_Exercise goal:_ Render the lines as a numbered list, starting at the line that contains "Les avantages de DigitalRise" and continuing through the end of the listing, with blank lines and the picture markers left out.

Data records
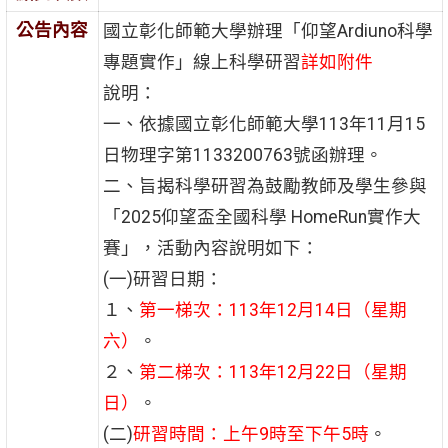
公告內容
國立彰化師範大學辦理「仰望Ardiuno科學
專題實作」線上科學研習
詳如附件
說明：
一、依據國立彰化師範大學113年11月15
日物理字第1133200763號函辦理。
二、旨揭科學研習為鼓勵教師及學生參與
「2025仰望盃全國科學 HomeRun實作大
賽」，活動內容說明如下：
(一)研習日期：
１、
第一梯次：113年12月14日（星期
六）
。
２、
第二梯次：113年12月22日（星期
日）
。
(二)
研習時間：上午9時至下午5時
。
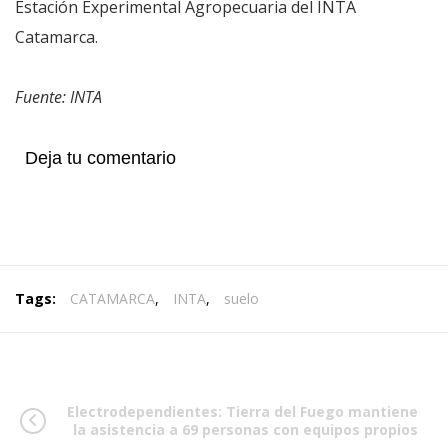
Estación Experimental Agropecuaria del INTA
Catamarca.
Fuente: INTA
Deja tu comentario
Tags:
CATAMARCA
,
INTA
,
suelo
Electrodependientes: Tierra del Fuego mantiene
la asistencia a 69 personas con equipos propios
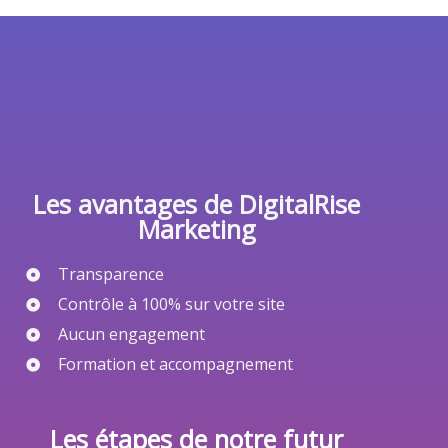
Les avantages de DigitalRise
Marketing
Transparence
Contrôle à 100% sur votre site
Aucun engagement
Formation et accompagnement
Les étapes de notre futur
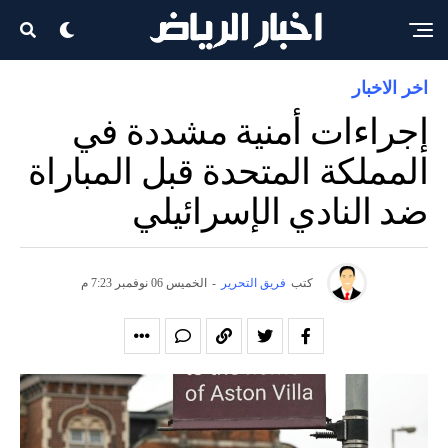
اخر الاخبار
إجراءات أمنية مشددة في
المملكة المتحدة قبل المباراة
ضد النادي الإسرائيلي
كتب
فريق التحرير
-
الخميس 06 نوفمبر 7:23 م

_Expected answer:_
1. Les avantages de DigitalRise
2. Marketing
3. Transparence
4. Contrôle à 100% sur votre site
5. Aucun engagement
6. Formation et accompagnement
7. Les étapes de notre futur
8. اخر الاخبار
9. إجراءات أمنية مشددة في
10. المملكة المتحدة قبل المباراة
11. ضد النادي الإسرائيلي
12. كتب
13. فريق التحرير
14. -
15. الخميس 06 نوفمبر 7:23 م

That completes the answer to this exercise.